I turned in my first-pass edits for THE DARKEST FLOWER today: one day early and, I hope, thorough. It wasn't easy, though.
When I was in high school and college, I was a procrastinator. I remember many a night when I stayed up past midnight writing a paper on a book I'd only finished two hours before. I grew out of that in adulthood once I became a lawyer -- I have too much natural anxiety to try that when contempt of court is on the line.
I am still so thrilled that Thomas & Mercer took a chance on me and this book that I was determined not to be late. I'd get my revisions done a week early and have time to read over what I'd done idly. Things didn't work that way.
Nine days before the edits were due, I got the call we all dread. My mother had become confused sitting out on her porch. She wouldn't eat. Wouldn't come inside. When my father and the neighbors tried to force her out of the direct sunlight, her legs wouldn't work. She'd been admitted to the hospital--during the coronavirus epidemic. I dropped everything -- including my edits -- to rush up there to see her and to help my dad handle things.
She was tested for coronavirus. Not that. For stroke. Not that. Eventually they found the bacteria in her blood which had traveled from an innocent scrape or mosquito bite scratch to cluster around the heart valve replacement she'd received last fall. There was nothing to do but give her antibiotics and hope. We waited.
My parents live about ninety minutes away from me. I drove back and forth nearly every day for a week. I carried my computer, but as you can imagine, not much editing got done in full PPE--rubber gloves, mask, gown, and all. Stress--both for my mom and the approaching deadline--grew.

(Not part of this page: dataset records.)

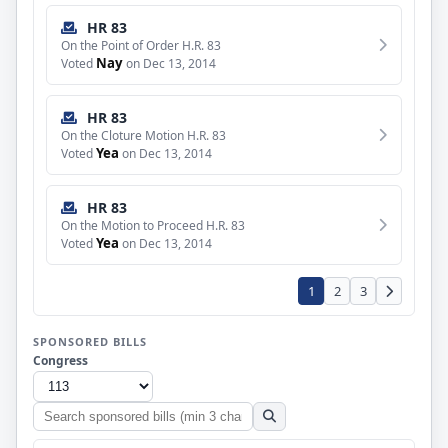
HR 83
On the Point of Order H.R. 83
Nay
Voted
on Dec 13, 2014
HR 83
On the Cloture Motion H.R. 83
Yea
Voted
on Dec 13, 2014
HR 83
On the Motion to Proceed H.R. 83
Yea
Voted
on Dec 13, 2014
1
2
3
SPONSORED BILLS
Congress
Search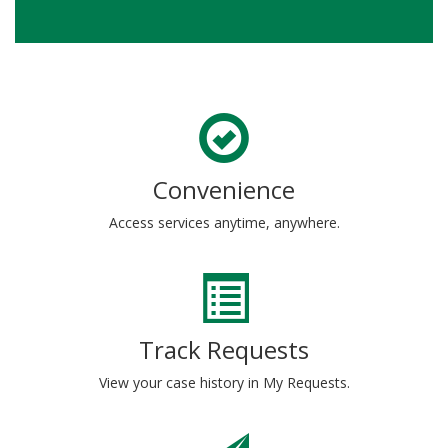
Convenience
Access services anytime, anywhere.
Track Requests
View your case history in My Requests.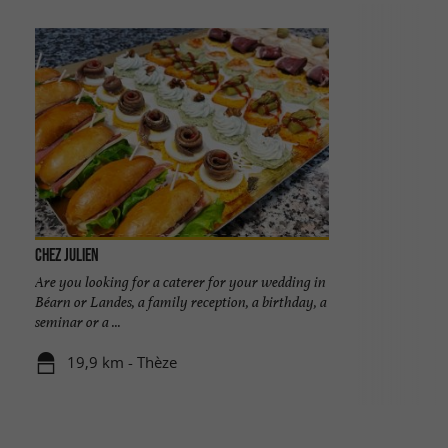
Chez Julien
Are you looking for a caterer for your wedding in
Béarn or Landes, a family reception, a birthday, a
seminar or a ...
19,9 km - Thèze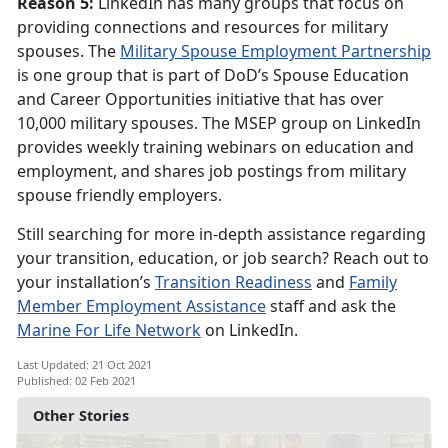
Reason 5:
LinkedIn has many groups that focus on
providing connections and resources for military
spouses. The
Military Spouse Employment Partnership
is one group that is part of DoD’s Spouse Education
and Career Opportunities initiative that has over
10,000 military spouses. The MSEP group on LinkedIn
provides weekly training webinars on education and
employment, and shares job postings from military
spouse friendly employers.
Still searching for more in-depth assistance regarding
your transition, education, or job search? Reach out to
your installation’s
Transition Readiness
and
Family
Member Employment Assistance
staff and ask the
Marine For Life Network
on LinkedIn.
Last Updated: 21 Oct 2021
Published: 02 Feb 2021
Other Stories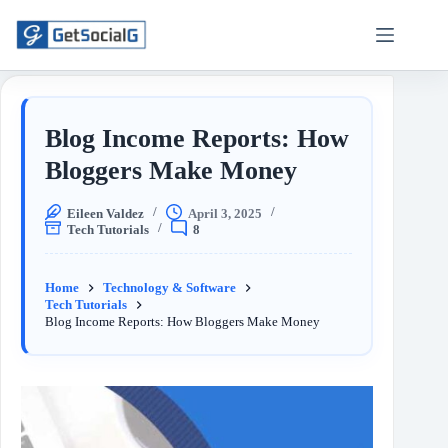
Blog Income Reports: How
Bloggers Make Money
Eileen Valdez
April 3, 2025
Tech Tutorials
8
Home
Technology & Software
Tech Tutorials
Blog Income Reports: How Bloggers Make Money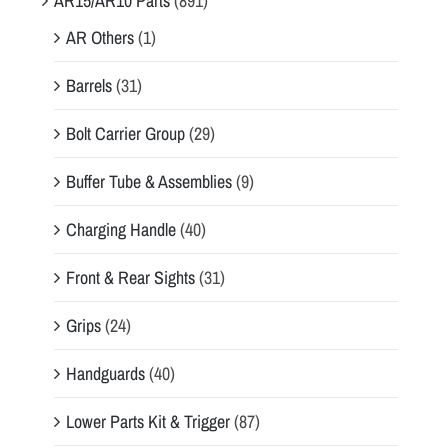
AR15/AR10 Parts
(891)
AR Others
(1)
Barrels
(31)
Bolt Carrier Group
(29)
Buffer Tube & Assemblies
(9)
Charging Handle
(40)
Front & Rear Sights
(31)
Grips
(24)
Handguards
(40)
Lower Parts Kit & Trigger
(87)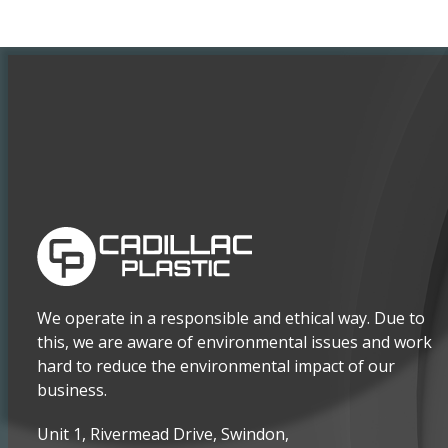
We operate in a responsible and ethical way. Due to
this, we are aware of environmental issues and work
hard to reduce the environmental impact of our
business.
Unit 1, Rivermead Drive, Swindon,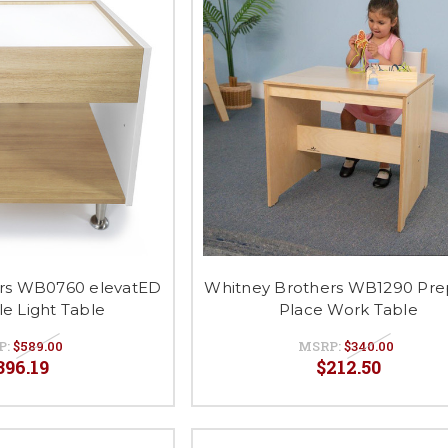
rs WB0760 elevatED
Whitney Brothers WB1290 Pre
le Light Table
Place Work Table
P:
$589.00
MSRP:
$340.00
396.19
$212.50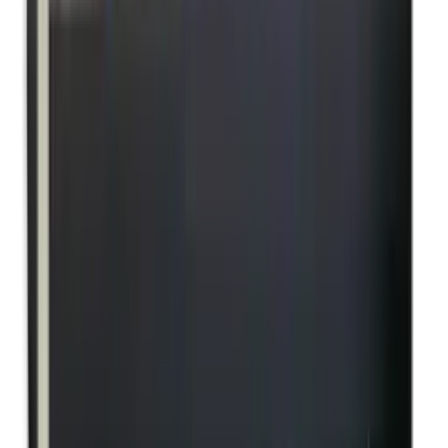
Pellets Domed
Pellets Flat
Pellets Hollow
Pellets Pointed
Powder
Press
Primers
Pullthroughs
Rail Covers
Rail Systems
Range Bags
Range Finders
Range Mats
Red Dot & Holo Point
Reflex Sights
Reloading
Rifle Game
Rifle Grips
Rifle Magazines
Rifle Recoil Pads
Rifle Sights
Rifle Slips
Rifle Stocks, Grips & Gun Parts
Rifle Target
Rifle Triggers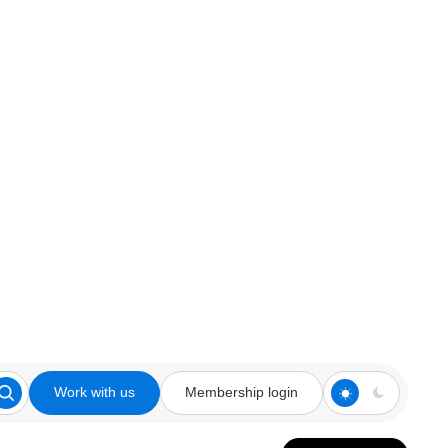
Work with us
Membership login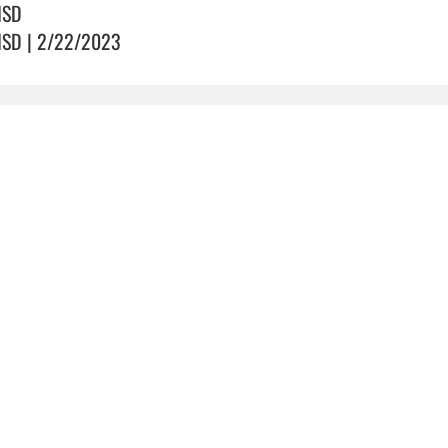
ISD
ISD | 2/22/2023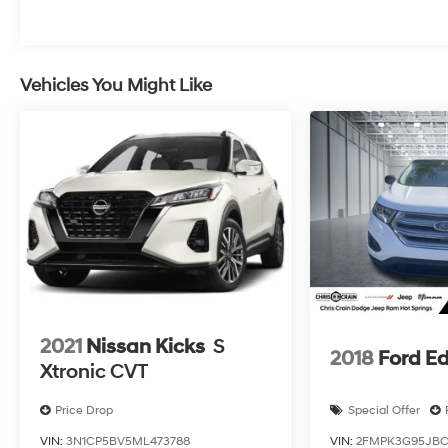
front seats, a heated steering wheel, and a rear
window defroster. The spacious interior, with its
split-folding rear seat, provides ample room for
passengers and cargo alike. Safety is also a top
Vehicles You Might Like
priority, with features like Electronic Stability
Control, Traction Control, and a comprehensive
airbag system to give you peace of mind on the
road.
Experience the perfect blend of style, technology,
and capability in this 2025 Chevrolet Equinox LT.
Visit us today to take this impressive SUV for a
test drive and discover why it's the perfect
choice for your next adventure.
2021
Nissan Kicks
S
2018
Ford E
Xtronic CVT
Price Drop
Special Offer
VIN:
3N1CP5BV5ML473788
VIN:
2FMPK3G95JBC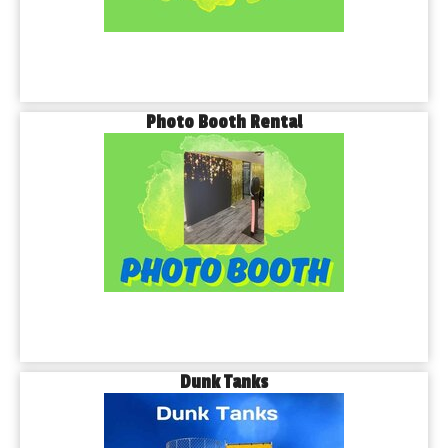
Photo Booth Rental
Dunk Tanks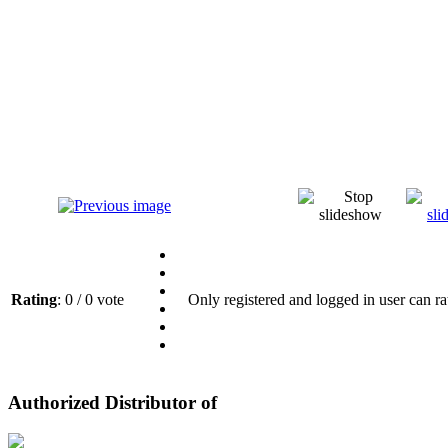
Rating
: 0 / 0 vote
Only registered and logged in user can ra
Authorized Distributor of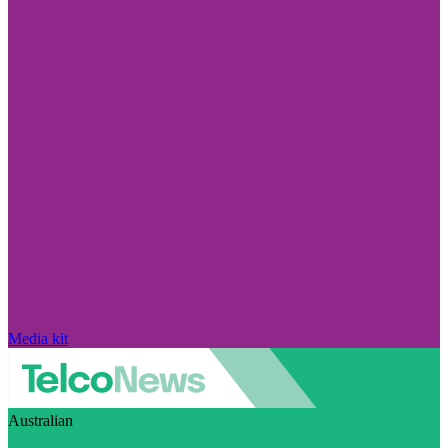
Media kit
Australian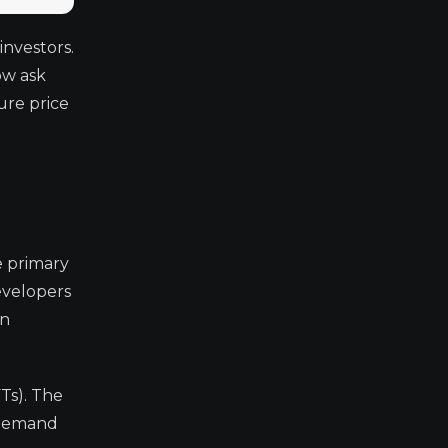
nvestors.
ow ask
ure price
e primary
developers
in
Ts). The
 demand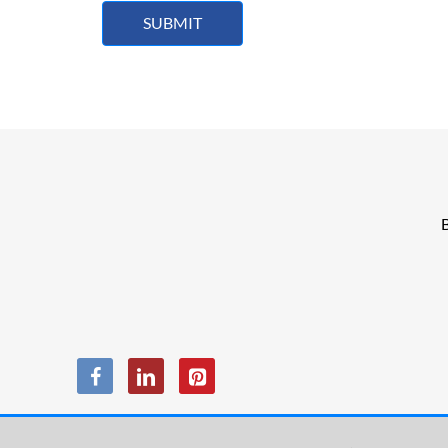
SUBMIT
B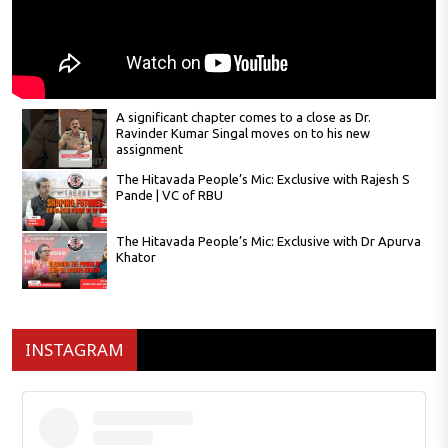
A significant chapter comes to a close as Dr.
Ravinder Kumar Singal moves on to his new
assignment
The Hitavada People’s Mic: Exclusive with Rajesh S
Pande | VC of RBU
The Hitavada People’s Mic: Exclusive with Dr Apurva
Khator
The Hitavada People’s Mic: Exclusive with
Satyanarayan Nuwal
INSTAGRAM
The Hitavada People’s Mic: Exclusive with Narendra
Jichkar
A river shaped—and scarred—by its people.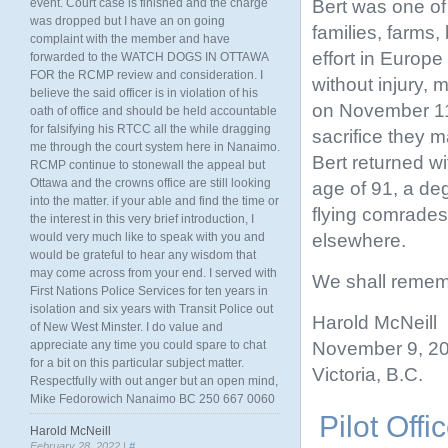
Bert was one of
event. Court case is finished and the charge
was dropped but I have an on going
families, farms
complaint with the member and have
effort in Europ
forwarded to the WATCH DOGS IN OTTAWA
FOR the RCMP review and consideration. I
without injury, 
believe the said officer is in violation of his
on November 11
oath of office and should be held accountable
for falsifying his RTCC all the while dragging
sacrifice they m
me through the court system here in Nanaimo.
Bert returned wit
RCMP continue to stonewall the appeal but
Ottawa and the crowns office are still looking
age of 91, a de
into the matter. if your able and find the time or
flying comrades
the interest in this very brief introduction, I
elsewhere.
would very much like to speak with you and
would be grateful to hear any wisdom that
may come across from your end. I served with
We shall remem
First Nations Police Services for ten years in
isolation and six years with Transit Police out
Harold McNeill
of New West Minster. I do value and
November 9, 2
appreciate any time you could spare to chat
for a bit on this particular subject matter.
Victoria, B.C.
Respectfully with out anger but an open mind,
Mike Fedorowich Nanaimo BC 250 667 0060
Pilot Off
Harold McNeill
February 28, 2022 |
#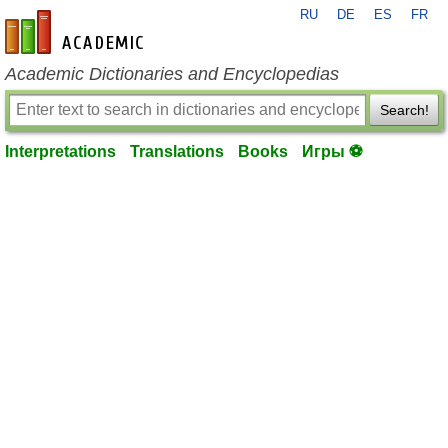
RU
DE
ES
FR
en-academic.com
Academic Dictionaries and Encyclopedias
Search!
Interpretations
Translations
Books
Игры ⚽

It's amazing how priorities reshuffle. I'm constitutionally unable to fail to meet a deadline--long years in the legal profession have made it so. I also love my parents. I quit sleeping. I edited pre-dawn and at lunch when I could make it back to work. I missed time -- over a holiday weekend--with my kids and husband.
I found time to help my father, late one night after we left the hospital, install Disney on his TV so he could watch Hamilton. We watched the opening song together at six in the morning before leaving for the hospital again.
My mom is hoping to leave the hospital today--stable enough to medicate at home. I got it all done. It turns out there was time for the important things.
Now maybe I can watch Hamilton myself.